Quatro novas operações por semana no mercado de escritórios

Imobiliário

Mário João

Oferta de espaços não chega para a procura. A zona do Corredor Oeste foi a mais dinâmica

Marisa Antunes

A procura no mercado de arrendamento de escritórios em Lisboa está a registar uma dinâmica nunca vista, com empresas de todas as dimensões em busca das melhores condições para trabalhar. “Em 2018 foram realizadas 229 transações com uma área média de 901 m2 , bastante superior aos 667 m2 realizados em média durante 2017”, contas feitas pela consultora JLL no seu mercado Market 360º, divulgado recentemente. Ou seja um ritmo médio de quatro novas operações por semana.

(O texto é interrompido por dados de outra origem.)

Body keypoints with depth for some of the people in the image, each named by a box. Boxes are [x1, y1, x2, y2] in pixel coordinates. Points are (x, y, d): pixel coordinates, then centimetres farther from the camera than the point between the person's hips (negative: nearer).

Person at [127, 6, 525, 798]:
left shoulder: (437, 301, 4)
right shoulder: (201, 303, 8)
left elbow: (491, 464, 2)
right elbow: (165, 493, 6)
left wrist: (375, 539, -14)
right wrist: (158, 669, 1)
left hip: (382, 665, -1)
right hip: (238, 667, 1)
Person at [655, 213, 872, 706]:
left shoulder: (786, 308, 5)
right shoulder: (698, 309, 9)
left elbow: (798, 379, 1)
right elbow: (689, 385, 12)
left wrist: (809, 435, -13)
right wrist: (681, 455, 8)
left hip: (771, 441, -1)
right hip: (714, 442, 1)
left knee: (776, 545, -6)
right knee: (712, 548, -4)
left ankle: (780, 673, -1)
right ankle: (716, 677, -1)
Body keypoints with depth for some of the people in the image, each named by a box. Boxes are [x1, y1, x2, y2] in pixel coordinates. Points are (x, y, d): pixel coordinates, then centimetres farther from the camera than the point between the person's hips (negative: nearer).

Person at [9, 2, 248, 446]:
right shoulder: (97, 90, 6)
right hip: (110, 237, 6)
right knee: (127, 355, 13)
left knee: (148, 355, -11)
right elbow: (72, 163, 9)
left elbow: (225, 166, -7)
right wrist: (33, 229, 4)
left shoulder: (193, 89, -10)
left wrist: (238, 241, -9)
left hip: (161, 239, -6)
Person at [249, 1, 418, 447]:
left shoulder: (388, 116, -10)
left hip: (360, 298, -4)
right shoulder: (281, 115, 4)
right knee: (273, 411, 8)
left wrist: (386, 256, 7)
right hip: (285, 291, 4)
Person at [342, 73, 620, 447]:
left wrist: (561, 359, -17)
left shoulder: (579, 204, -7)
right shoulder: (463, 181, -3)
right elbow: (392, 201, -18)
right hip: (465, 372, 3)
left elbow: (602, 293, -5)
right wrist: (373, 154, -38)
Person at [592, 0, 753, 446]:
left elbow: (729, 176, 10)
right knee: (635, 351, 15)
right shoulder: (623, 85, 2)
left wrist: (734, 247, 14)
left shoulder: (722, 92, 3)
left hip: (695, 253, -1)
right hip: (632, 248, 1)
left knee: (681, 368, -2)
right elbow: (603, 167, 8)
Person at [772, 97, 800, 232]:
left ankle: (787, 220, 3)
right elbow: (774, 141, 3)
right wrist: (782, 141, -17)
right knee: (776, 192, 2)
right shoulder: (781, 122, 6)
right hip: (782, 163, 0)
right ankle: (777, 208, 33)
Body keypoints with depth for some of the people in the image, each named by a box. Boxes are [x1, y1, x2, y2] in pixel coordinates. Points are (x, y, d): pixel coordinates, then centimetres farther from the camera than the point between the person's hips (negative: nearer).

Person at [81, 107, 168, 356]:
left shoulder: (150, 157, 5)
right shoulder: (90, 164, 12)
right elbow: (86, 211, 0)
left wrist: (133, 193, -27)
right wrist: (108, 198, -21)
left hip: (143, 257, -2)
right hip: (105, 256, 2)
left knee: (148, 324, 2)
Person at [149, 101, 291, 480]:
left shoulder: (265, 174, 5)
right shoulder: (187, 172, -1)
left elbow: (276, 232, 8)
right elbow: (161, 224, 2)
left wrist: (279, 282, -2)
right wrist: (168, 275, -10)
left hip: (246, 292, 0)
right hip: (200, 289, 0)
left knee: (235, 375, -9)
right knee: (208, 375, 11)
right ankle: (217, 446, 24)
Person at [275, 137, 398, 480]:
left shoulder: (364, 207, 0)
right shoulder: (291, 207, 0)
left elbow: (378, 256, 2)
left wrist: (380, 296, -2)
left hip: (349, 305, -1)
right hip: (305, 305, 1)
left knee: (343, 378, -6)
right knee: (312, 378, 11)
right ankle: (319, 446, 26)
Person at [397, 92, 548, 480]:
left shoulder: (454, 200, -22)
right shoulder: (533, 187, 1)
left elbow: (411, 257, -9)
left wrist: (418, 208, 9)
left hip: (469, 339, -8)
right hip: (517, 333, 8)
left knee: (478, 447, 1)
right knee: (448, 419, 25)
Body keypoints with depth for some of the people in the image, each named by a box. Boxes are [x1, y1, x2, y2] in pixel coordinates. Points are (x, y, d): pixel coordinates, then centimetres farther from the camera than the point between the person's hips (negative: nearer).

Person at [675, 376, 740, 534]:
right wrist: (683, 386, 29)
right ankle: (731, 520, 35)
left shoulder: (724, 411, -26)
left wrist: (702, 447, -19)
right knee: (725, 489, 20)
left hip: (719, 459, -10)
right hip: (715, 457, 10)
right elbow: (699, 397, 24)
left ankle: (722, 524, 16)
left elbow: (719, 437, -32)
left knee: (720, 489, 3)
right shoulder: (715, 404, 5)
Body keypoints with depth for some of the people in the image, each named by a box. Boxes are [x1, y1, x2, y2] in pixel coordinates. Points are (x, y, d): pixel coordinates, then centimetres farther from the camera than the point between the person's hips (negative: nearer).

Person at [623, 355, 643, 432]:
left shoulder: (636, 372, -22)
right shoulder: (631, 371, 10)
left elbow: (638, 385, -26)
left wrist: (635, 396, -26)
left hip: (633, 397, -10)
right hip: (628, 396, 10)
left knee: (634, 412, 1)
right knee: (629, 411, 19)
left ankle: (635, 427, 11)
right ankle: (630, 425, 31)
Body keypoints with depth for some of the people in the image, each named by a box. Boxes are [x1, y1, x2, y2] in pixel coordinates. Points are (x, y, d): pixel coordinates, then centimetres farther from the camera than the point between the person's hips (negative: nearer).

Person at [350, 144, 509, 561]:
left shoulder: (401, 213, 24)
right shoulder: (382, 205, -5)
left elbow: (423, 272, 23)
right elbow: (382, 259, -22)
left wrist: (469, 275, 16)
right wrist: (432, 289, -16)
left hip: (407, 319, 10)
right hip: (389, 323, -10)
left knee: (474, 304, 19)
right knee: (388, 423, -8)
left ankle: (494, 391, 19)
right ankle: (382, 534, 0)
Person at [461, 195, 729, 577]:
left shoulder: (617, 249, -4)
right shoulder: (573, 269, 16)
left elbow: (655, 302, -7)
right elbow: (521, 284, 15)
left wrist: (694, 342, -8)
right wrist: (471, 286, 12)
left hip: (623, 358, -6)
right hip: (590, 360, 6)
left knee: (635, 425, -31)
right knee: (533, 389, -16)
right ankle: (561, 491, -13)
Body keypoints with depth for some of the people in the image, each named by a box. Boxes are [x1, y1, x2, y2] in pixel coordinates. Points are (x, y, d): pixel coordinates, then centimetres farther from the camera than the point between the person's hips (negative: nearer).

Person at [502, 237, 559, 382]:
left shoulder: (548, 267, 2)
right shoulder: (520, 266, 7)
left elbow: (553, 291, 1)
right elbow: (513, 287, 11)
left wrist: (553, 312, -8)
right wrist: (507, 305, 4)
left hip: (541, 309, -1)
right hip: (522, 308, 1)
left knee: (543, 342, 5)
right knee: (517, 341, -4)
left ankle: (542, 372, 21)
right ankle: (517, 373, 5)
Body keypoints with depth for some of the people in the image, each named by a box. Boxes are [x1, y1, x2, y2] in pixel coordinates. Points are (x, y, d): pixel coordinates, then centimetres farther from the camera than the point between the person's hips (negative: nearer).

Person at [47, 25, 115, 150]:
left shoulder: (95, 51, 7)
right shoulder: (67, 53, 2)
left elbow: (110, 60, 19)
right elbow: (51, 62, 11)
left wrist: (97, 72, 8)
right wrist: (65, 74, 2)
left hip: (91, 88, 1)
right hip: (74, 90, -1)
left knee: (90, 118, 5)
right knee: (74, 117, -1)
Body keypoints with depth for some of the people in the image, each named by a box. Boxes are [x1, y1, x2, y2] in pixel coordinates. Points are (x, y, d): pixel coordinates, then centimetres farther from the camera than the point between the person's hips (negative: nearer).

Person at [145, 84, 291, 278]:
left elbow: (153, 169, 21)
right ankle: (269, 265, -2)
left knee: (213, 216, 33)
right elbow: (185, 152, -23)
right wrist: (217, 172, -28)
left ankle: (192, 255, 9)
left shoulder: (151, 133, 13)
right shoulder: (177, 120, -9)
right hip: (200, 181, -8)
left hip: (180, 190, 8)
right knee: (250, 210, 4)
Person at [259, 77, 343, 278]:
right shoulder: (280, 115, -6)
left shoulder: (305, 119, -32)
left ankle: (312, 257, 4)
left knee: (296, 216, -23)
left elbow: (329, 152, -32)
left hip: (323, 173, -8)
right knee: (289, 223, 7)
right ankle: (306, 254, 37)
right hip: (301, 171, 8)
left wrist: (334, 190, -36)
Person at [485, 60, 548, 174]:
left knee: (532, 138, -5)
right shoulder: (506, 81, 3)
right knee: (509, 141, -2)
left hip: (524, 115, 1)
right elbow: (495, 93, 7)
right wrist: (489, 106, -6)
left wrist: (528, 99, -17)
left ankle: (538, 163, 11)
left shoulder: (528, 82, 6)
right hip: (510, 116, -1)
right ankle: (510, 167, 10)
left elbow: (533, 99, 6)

Em números globais foram exatamente 206.428 m2 de escritórios colocados em 2018, o que corresponde a um aumento de 24% face a ao ano anterior. “O mercado tem vindo a demonstrar uma evolução positiva nos últimos cinco anos, fruto do número crescente de novas empresas na capital portuguesa, bem como da necessidade das empresas já instaladas em Lisboa em melhorar e/ou expandir as suas instalações”, sublinha-se no estudo.

A zona mais dinâmica foi o Corredor Oeste (parque de escritórios no eixo da A5 e que inclui entre outras a zona de Carnaxide, Miraflores, Quinta da Fonte ou o Lagoas Park) que registou cerca de 56.000 m2 de novas ocupações. Entre estas recentes operações incluem-se as instalações da Coriant Portugal (no Office Park Carnaxide), a Google (Lagoas Park) e a Trust in News, empresa que entre outros títulos detém também a revista VISÃO (na Quinta da Fonte).

"Depois de um 2017 excecional relativamente ao dinamismo do mercado ocupacional de escritórios, que foi considerado na altura o melhor ano desde 2008, 2018 chegou para superar esse record: no final de outubro de 2018, a absorção já ultrapassava o valor total de 2017, fechando nos 206.428 m2 “, realçou Mariana Rosa, responsável pelo departamento de escritório da JLL.

O sector mais ativo na absorção de escritórios foi o Tecnológico, com 33% da ocupação total, seguido pelos Serviços a Empresas, os quais obtiveram uma quota de 28%.

“A crescente procura não tem sido correspondida pela oferta. Entre 2012 e 2018 foram desenvolvidos, em média, 27.000 m2 de escritórios por ano, resultando numa clara falta de produto que reúna os requisitos das empresas”, sublinha-se no estudo da JLL. Na sequência da reduzida promoção de escritórios, a área disponível tem vindo a reduzir. De acordo com a estimativa da JLL, a taxa de disponibilidade situou-se no final de 2018 na ordem dos 6,5%.